To put simply, seaweeds are like the plants of the sea. They help draw carbon back into the ocean, just like plants help draw carbon back into the soil. And with the damage that our fishing industries have caused in terms of carbon loss, our marine life could use a little help regenerating.


"While forests have long been considered the best natural defence in the battle against climate change, researchers have found that seaweed is in fact the most effective natural way of absorbing carbon emissions from the atmosphere. Unlike tree planting, seaweed does not require fresh water or fertilizers and grows at a much faster rate than trees, expanding by up to two feet a day. But seaweed’s biggest comparative advantage is that it does not compete for demands on land." - Pulled from an interesting article in TIME


Replacing demand for fish-farms with seaweed farms could have a great positive impact on not only stopping, but reversing the damage we've done.


Seaweed is also rich in minerals, iron, iodine and protein - nutrients you might be missing if you choose to stop consuming fish.



Buy Organic & Biodiverse, Local & seasonal Produce!

Seriously simple and hugely impactful. Many people avoid organic produce understandably because of its price, but most towns and city's I have been to has a local farmers market, and I often find they have matching prices to any store, and often, even cheaper deals!

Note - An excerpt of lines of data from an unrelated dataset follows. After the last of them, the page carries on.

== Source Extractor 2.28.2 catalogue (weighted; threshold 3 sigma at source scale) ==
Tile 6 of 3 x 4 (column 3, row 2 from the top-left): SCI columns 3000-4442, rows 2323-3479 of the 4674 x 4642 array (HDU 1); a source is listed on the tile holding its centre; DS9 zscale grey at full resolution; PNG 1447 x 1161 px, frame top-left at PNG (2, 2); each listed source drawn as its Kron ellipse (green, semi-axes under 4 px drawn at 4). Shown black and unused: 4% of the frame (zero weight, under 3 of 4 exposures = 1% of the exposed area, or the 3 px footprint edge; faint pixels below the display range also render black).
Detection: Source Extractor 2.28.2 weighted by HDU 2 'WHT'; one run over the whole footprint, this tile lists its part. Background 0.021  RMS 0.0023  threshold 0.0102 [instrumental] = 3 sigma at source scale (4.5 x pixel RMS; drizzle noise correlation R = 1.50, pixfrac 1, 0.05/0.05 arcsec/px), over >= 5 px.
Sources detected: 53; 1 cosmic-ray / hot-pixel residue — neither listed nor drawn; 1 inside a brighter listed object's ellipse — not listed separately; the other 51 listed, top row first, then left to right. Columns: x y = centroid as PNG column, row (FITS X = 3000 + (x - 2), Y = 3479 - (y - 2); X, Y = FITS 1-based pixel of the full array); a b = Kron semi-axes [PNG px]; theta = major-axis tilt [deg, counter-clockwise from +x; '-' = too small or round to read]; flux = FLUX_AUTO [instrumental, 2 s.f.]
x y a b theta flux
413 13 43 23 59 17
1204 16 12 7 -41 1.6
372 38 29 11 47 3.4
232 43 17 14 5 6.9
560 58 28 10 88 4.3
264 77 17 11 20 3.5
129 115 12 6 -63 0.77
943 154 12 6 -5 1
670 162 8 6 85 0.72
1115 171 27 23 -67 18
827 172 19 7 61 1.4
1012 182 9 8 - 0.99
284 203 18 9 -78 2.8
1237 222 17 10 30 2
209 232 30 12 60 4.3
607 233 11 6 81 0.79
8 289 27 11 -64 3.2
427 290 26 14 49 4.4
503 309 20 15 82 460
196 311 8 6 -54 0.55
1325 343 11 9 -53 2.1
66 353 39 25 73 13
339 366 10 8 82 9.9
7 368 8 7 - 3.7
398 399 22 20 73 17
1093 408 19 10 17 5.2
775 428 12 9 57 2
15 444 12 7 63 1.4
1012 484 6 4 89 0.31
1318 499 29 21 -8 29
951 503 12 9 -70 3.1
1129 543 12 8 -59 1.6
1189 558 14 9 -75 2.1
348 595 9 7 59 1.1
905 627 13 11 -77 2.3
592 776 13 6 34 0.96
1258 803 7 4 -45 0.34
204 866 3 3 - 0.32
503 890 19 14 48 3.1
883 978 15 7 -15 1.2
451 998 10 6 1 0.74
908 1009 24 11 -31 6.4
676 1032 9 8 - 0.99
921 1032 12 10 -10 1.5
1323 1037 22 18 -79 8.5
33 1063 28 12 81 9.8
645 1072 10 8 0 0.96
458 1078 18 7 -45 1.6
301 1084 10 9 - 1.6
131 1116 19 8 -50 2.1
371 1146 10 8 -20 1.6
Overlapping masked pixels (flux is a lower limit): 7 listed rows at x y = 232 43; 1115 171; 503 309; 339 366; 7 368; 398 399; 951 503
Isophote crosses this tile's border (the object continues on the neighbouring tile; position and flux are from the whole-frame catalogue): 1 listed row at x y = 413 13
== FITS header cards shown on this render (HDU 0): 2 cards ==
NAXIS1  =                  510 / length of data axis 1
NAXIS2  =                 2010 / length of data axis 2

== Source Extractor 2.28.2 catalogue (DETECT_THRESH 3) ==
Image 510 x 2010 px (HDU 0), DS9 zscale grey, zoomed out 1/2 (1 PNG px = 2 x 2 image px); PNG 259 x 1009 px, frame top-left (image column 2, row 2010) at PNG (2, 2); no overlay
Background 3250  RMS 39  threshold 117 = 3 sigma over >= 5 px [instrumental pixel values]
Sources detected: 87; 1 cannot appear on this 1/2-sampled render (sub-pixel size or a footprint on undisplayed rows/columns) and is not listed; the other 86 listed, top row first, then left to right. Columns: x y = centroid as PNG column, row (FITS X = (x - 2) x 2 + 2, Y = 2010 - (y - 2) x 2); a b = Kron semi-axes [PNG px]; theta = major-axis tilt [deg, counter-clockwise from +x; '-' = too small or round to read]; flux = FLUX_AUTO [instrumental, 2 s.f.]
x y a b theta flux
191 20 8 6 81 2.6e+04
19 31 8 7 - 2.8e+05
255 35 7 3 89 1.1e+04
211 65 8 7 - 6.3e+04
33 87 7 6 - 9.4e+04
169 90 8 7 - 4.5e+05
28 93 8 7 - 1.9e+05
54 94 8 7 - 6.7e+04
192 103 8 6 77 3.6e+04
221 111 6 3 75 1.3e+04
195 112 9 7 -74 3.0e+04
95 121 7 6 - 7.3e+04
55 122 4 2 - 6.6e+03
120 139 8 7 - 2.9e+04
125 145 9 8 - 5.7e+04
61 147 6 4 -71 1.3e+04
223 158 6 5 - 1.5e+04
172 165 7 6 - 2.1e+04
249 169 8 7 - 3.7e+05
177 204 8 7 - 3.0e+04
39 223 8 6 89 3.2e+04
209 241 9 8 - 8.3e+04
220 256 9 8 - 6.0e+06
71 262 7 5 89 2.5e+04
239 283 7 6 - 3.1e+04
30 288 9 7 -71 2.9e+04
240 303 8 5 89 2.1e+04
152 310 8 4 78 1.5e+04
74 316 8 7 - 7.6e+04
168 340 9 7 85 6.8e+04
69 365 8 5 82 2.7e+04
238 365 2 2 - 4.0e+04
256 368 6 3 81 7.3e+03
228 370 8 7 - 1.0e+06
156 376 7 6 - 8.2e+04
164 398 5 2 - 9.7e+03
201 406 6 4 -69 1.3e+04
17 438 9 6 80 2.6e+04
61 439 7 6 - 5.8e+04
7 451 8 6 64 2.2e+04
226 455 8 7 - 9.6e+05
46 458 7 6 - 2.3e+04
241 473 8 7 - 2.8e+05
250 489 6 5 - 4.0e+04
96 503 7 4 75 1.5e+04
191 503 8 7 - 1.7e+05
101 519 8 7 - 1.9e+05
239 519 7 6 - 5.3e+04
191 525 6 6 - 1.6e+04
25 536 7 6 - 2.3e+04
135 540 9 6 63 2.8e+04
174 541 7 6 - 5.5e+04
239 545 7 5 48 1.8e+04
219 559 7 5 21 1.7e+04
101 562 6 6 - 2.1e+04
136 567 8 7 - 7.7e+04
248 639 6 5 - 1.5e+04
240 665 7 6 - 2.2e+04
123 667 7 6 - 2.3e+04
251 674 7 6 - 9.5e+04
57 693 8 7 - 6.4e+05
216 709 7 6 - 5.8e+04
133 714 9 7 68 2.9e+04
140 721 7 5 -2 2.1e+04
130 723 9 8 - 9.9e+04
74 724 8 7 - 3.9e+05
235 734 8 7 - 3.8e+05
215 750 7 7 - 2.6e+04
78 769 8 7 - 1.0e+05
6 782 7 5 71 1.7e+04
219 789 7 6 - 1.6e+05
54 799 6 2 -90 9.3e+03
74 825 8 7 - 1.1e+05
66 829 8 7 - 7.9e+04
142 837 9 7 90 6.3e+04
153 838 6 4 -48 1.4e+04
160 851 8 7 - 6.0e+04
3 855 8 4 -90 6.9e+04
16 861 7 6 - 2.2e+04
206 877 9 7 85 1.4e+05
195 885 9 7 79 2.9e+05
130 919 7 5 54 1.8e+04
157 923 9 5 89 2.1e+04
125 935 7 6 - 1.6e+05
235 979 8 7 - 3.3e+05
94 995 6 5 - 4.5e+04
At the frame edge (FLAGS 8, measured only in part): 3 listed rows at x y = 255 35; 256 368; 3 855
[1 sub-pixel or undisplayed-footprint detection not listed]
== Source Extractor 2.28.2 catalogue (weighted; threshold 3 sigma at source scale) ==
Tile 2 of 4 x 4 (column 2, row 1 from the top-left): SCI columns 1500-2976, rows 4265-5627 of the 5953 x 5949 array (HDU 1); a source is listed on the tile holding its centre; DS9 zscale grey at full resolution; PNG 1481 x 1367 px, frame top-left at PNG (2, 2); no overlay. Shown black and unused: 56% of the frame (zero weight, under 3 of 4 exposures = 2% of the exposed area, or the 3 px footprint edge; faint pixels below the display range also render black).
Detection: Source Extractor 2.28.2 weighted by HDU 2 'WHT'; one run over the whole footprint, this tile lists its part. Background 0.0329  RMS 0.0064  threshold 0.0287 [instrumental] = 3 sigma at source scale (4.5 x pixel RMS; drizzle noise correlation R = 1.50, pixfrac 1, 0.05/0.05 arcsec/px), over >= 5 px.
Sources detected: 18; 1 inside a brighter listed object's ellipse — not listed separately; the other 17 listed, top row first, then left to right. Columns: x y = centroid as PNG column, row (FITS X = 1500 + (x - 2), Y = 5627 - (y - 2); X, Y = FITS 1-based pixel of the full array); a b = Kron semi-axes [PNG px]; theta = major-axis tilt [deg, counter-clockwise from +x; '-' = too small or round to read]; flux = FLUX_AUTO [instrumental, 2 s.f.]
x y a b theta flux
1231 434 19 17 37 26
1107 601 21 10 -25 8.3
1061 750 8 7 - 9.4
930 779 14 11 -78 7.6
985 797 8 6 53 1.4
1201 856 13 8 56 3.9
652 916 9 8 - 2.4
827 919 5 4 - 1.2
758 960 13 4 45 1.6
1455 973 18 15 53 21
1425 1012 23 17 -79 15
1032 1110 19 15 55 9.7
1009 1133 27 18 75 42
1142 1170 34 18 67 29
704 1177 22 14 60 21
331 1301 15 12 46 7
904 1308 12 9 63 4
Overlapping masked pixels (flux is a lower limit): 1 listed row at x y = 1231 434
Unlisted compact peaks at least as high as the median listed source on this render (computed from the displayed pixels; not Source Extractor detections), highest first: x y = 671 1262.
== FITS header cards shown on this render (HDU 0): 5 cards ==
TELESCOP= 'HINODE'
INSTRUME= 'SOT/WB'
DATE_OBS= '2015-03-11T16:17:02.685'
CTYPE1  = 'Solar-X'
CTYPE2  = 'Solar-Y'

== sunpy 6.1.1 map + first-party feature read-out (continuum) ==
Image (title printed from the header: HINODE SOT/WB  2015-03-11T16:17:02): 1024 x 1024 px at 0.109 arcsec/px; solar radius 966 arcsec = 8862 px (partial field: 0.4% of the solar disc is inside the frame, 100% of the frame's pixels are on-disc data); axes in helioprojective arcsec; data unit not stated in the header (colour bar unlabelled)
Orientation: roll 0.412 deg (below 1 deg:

Farms that use pesticide sprays and toxic chemicals to increase crop production and kill pests are not only poisoning the crops themselves that end up in our bodies, but in the long term, depleting the soil in dramatic ways. We are only now seeing the devastating impacts of pesticides that only came into prevalence off the back of World War II, which are turning acreages of once healthy, dense soil into dust. And healthy soil is one of the primary foundations of a healthy atmosphere - in junction with rich and diverse plant-life - which together, draw down and store carbon, and contribute to regulating temperatures.


Yet the madness of unsustainable farming practices continues due to its convenience.


If the demand for sustainably grown produce rises higher than our complacency with what we're getting, then more farms will turn to organic, biodynamic practices.



Basically, by tackling the issue of excess carbon emissions from this angle of living as eco-friendly as possible in our personal lives, we have the potential to influence waves of change on bigger, industry scales; but only in numbers.